I was born and raised in Thessaloniki, Greece. I graduated high-school from Anatolia College in 1993. I received my Diploma in Chemical Engineering from the Aristotle University of Thessaloniki, my MSc in Process Systems Engineering from Imperial College and my PhD on Optimisation of Biochemical Systems from University College London (UCL). For 5 years, I was part of the Manchester Centre for Integrative Systems Biology (MCISB) at the University of Manchester, followed by another 5 years at the Luxembourg Centre for Systems Biomedicine (LCSB) of the University of Luxembourg. I then worked as research scientist and project manager at the Institute for Systems Biology (ISB) in Seattle, Washington. In September 2018, I joined Lumen Bioscience, Inc. as Program Manager.

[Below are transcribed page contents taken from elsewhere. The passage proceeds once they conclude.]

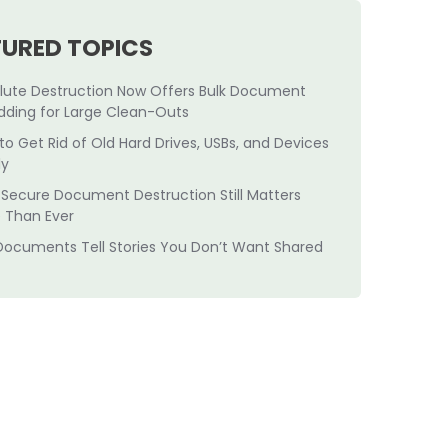
TURED TOPICS
lute Destruction Now Offers Bulk Document
dding for Large Clean-Outs
to Get Rid of Old Hard Drives, USBs, and Devices
ly
Secure Document Destruction Still Matters
 Than Ever
Documents Tell Stories You Don’t Want Shared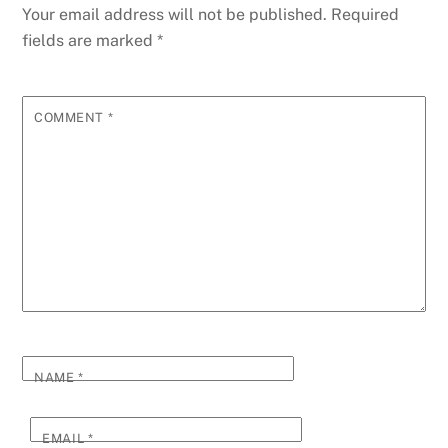
Your email address will not be published.
Required
fields are marked
*
COMMENT
*
NAME
*
EMAIL
*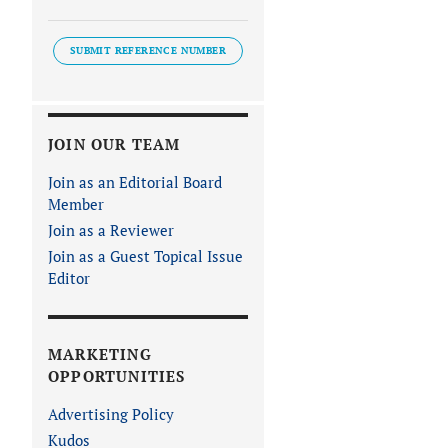
SUBMIT REFERENCE NUMBER
JOIN OUR TEAM
Join as an Editorial Board
Member
Join as a Reviewer
Join as a Guest Topical Issue
Editor
MARKETING
OPPORTUNITIES
Advertising Policy
Kudos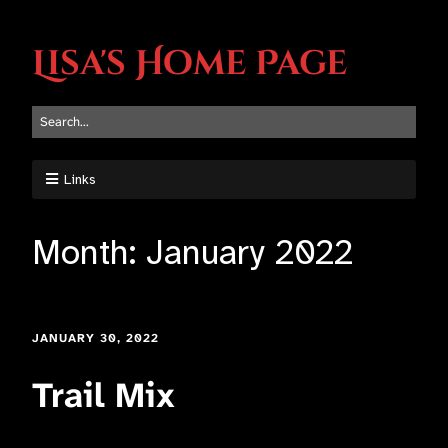
Lisa's Home Page
Links
Month:
January 2022
JANUARY 30, 2022
Trail Mix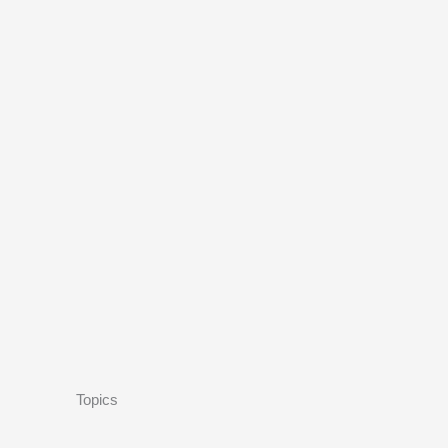
Topics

I have managed federal and foundation-funded research projects, making sure of delivering project timelines on schedule and within budget and scope. I am a strong advocate of collaborative work, and always emphasize a dialogue-based approach, in order to ensure well-established goals exist and that project contributors are all on the same page. I have conducted my project management duties at scales from in-group projects to international collaborations, and have been involved in projects from the proposal and grant-writing phase to late-stage project maintenance activities.
My research focuses on the development of mathematical models for the analysis of biological networks. These range from fully parameterised, kinetic models of pathways to genome-scale models of either kinetic or purely stoichiometric nature. The analysis and control of metabolic flux is also among my main interests. The techniques I use for the modelling of these systems vary from kinetic, ODE-based modelling, to stoichiometric, optimization-based approaches (e.g. Flux Balance Analysis). At the same time, I develop novel, hybrid approaches for the characterization of metabolic behaviour.
One of my main interests is the mathematical modelling of the metabolism of baker’s yeast and homo sapiens. I have participated in the development of new technologies in Systems Biology, a new conceptual view on biological research that uses complex computational and mathematical analysis to advance traditional methods. I develop necessary methods and techniques for the analysis of biological networks using yeast (Saccharomyces cerevisiae) as a model organism, but I am also very interested in applying these methodologies to mammalian and human systems.
Mathematical Programming and Integer Optimisation
The object of this research is the application of mathematical programming and optimisation methodologies to problems of biological and biochemical nature. Main research areas that I have examined include protein folding, metabolic pathway analysis, p53 apoptotic control network and synthesis of peptide purification tags for downstream protein processing.